=== Section Start ===
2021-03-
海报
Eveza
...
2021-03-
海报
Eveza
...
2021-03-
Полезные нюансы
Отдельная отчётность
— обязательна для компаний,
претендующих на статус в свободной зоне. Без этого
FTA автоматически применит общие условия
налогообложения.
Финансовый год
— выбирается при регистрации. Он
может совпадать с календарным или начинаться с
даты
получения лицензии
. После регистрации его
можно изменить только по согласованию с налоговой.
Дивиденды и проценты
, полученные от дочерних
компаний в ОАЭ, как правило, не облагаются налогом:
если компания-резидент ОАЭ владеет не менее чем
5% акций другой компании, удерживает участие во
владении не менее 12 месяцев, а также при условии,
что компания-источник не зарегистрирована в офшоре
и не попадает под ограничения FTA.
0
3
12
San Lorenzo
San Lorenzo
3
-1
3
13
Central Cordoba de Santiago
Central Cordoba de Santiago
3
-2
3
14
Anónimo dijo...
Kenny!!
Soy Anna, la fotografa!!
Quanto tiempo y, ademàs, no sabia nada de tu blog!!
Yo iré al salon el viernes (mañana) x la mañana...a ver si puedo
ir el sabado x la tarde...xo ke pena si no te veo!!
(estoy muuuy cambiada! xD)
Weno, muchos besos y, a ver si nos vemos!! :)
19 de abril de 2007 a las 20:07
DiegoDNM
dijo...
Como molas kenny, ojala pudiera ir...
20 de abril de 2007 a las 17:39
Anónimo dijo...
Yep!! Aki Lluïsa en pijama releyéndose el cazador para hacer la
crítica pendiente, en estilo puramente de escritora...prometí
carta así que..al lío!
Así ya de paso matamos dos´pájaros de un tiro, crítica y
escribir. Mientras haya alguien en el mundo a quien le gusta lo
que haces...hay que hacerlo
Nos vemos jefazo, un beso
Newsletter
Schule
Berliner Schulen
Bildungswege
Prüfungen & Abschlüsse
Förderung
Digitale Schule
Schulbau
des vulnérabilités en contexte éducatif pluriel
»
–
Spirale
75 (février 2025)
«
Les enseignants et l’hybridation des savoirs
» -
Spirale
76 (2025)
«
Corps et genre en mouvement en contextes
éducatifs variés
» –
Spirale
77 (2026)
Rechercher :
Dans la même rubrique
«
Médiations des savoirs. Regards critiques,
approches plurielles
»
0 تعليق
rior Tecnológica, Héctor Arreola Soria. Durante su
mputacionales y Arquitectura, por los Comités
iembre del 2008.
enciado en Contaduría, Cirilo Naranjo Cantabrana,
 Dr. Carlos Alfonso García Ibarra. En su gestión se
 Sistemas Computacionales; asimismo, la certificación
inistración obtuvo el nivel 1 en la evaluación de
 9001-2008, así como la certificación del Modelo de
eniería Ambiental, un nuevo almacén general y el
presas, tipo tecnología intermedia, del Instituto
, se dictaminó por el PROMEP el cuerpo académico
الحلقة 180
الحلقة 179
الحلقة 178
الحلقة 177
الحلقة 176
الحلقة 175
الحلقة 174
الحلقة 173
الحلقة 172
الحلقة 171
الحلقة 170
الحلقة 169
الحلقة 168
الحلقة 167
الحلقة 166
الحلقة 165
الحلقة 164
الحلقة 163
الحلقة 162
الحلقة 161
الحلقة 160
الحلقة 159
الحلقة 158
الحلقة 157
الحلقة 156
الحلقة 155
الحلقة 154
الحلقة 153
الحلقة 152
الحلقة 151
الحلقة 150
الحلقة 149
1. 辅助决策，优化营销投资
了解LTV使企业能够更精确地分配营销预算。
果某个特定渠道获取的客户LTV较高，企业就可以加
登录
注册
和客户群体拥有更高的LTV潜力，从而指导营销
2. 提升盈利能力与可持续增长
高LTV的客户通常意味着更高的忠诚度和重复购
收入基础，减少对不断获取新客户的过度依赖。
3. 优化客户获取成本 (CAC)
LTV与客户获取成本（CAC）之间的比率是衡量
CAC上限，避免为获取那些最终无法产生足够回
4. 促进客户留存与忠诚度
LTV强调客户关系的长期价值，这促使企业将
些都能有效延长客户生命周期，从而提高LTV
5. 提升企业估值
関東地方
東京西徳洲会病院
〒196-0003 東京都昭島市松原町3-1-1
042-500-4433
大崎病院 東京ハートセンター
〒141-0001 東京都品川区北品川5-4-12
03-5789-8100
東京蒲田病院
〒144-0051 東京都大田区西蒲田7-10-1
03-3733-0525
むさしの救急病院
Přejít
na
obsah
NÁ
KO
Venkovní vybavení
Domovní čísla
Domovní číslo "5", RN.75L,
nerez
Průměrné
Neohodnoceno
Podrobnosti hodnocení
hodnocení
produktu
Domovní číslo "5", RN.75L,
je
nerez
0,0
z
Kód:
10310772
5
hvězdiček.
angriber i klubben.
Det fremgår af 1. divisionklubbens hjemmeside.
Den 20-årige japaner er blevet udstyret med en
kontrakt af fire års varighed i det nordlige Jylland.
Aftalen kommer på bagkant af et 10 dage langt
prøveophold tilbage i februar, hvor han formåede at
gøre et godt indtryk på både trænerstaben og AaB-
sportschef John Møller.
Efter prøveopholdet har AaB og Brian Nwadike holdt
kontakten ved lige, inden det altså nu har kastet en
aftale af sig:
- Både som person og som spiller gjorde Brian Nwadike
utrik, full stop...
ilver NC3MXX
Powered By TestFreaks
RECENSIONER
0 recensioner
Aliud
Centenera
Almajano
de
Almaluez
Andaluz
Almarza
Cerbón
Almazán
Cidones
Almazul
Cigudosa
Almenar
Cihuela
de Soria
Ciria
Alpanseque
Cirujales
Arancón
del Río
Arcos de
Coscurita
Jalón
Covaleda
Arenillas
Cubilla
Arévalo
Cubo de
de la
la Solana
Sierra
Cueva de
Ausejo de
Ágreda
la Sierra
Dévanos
=== Section End ===
#### [WHAT IS EXPECTED]
All of the lines above should be returned exactly as written.

#### [OUTPUT BELOW]
2021-03-
海报
Eveza
...
2021-03-
海报
Eveza
...
2021-03-
Полезные нюансы
Отдельная отчётность
— обязательна для компаний,
претендующих на статус в свободной зоне. Без этого
FTA автоматически применит общие условия
налогообложения.
Финансовый год
— выбирается при регистрации. Он
может совпадать с календарным или начинаться с
даты
получения лицензии
. После регистрации его
можно изменить только по согласованию с налоговой.
Дивиденды и проценты
, полученные от дочерних
компаний в ОАЭ, как правило, не облагаются налогом:
если компания-резидент ОАЭ владеет не менее чем
5% акций другой компании, удерживает участие во
владении не менее 12 месяцев, а также при условии,
что компания-источник не зарегистрирована в офшоре
и не попадает под ограничения FTA.
0
3
12
San Lorenzo
San Lorenzo
3
-1
3
13
Central Cordoba de Santiago
Central Cordoba de Santiago
3
-2
3
14
Anónimo dijo...
Kenny!!
Soy Anna, la fotografa!!
Quanto tiempo y, ademàs, no sabia nada de tu blog!!
Yo iré al salon el viernes (mañana) x la mañana...a ver si puedo
ir el sabado x la tarde...xo ke pena si no te veo!!
(estoy muuuy cambiada! xD)
Weno, muchos besos y, a ver si nos vemos!! :)
19 de abril de 2007 a las 20:07
DiegoDNM
dijo...
Como molas kenny, ojala pudiera ir...
20 de abril de 2007 a las 17:39
Anónimo dijo...
Yep!! Aki Lluïsa en pijama releyéndose el cazador para hacer la
crítica pendiente, en estilo puramente de escritora...prometí
carta así que..al lío!
Así ya de paso matamos dos´pájaros de un tiro, crítica y
escribir. Mientras haya alguien en el mundo a quien le gusta lo
que haces...hay que hacerlo
Nos vemos jefazo, un beso
Newsletter
Schule
Berliner Schulen
Bildungswege
Prüfungen & Abschlüsse
Förderung
Digitale Schule
Schulbau
des vulnérabilités en contexte éducatif pluriel
»
–
Spirale
75 (février 2025)
«
Les enseignants et l’hybridation des savoirs
» -
Spirale
76 (2025)
«
Corps et genre en mouvement en contextes
éducatifs variés
» –
Spirale
77 (2026)
Rechercher :
Dans la même rubrique
«
Médiations des savoirs. Regards critiques,
approches plurielles
»
0 تعليق
rior Tecnológica, Héctor Arreola Soria. Durante su
mputacionales y Arquitectura, por los Comités
iembre del 2008.
enciado en Contaduría, Cirilo Naranjo Cantabrana,
 Dr. Carlos Alfonso García Ibarra. En su gestión se
 Sistemas Computacionales; asimismo, la certificación
inistración obtuvo el nivel 1 en la evaluación de
 9001-2008, así como la certificación del Modelo de
eniería Ambiental, un nuevo almacén general y el
presas, tipo tecnología intermedia, del Instituto
, se dictaminó por el PROMEP el cuerpo académico
الحلقة 180
الحلقة 179
الحلقة 178
الحلقة 177
الحلقة 176
الحلقة 175
الحلقة 174
الحلقة 173
الحلقة 172
الحلقة 171
الحلقة 170
الحلقة 169
الحلقة 168
الحلقة 167
الحلقة 166
الحلقة 165
الحلقة 164
الحلقة 163
الحلقة 162
الحلقة 161
الحلقة 160
الحلقة 159
الحلقة 158
الحلقة 157
الحلقة 156
الحلقة 155
الحلقة 154
الحلقة 153
الحلقة 152
الحلقة 151
الحلقة 150
الحلقة 149
1. 辅助决策，优化营销投资
了解LTV使企业能够更精确地分配营销预算。
果某个特定渠道获取的客户LTV较高，企业就可以加
登录
注册
和客户群体拥有更高的LTV潜力，从而指导营销
2. 提升盈利能力与可持续增长
高LTV的客户通常意味着更高的忠诚度和重复购
收入基础，减少对不断获取新客户的过度依赖。
3. 优化客户获取成本 (CAC)
LTV与客户获取成本（CAC）之间的比率是衡量
CAC上限，避免为获取那些最终无法产生足够回
4. 促进客户留存与忠诚度
LTV强调客户关系的长期价值，这促使企业将
些都能有效延长客户生命周期，从而提高LTV
5. 提升企业估值
関東地方
東京西徳洲会病院
〒196-0003 東京都昭島市松原町3-1-1
042-500-4433
大崎病院 東京ハートセンター
〒141-0001 東京都品川区北品川5-4-12
03-5789-8100
東京蒲田病院
〒144-0051 東京都大田区西蒲田7-10-1
03-3733-0525
むさしの救急病院
Přejít
na
obsah
NÁ
KO
Venkovní vybavení
Domovní čísla
Domovní číslo "5", RN.75L,
nerez
Průměrné
Neohodnoceno
Podrobnosti hodnocení
hodnocení
produktu
Domovní číslo "5", RN.75L,
je
nerez
0,0
z
Kód:
10310772
5
hvězdiček.
angriber i klubben.
Det fremgår af 1. divisionklubbens hjemmeside.
Den 20-årige japaner er blevet udstyret med en
kontrakt af fire års varighed i det nordlige Jylland.
Aftalen kommer på bagkant af et 10 dage langt
prøveophold tilbage i februar, hvor han formåede at
gøre et godt indtryk på både trænerstaben og AaB-
sportschef John Møller.
Efter prøveopholdet har AaB og Brian Nwadike holdt
kontakten ved lige, inden det altså nu har kastet en
aftale af sig:
- Både som person og som spiller gjorde Brian Nwadike
utrik, full stop...
ilver NC3MXX
Powered By TestFreaks
RECENSIONER
0 recensioner
Aliud
Centenera
Almajano
de
Almaluez
Andaluz
Almarza
Cerbón
Almazán
Cidones
Almazul
Cigudosa
Almenar
Cihuela
de Soria
Ciria
Alpanseque
Cirujales
Arancón
del Río
Arcos de
Coscurita
Jalón
Covaleda
Arenillas
Cubilla
Arévalo
Cubo de
de la
la Solana
Sierra
Cueva de
Ausejo de
Ágreda
la Sierra
Dévanos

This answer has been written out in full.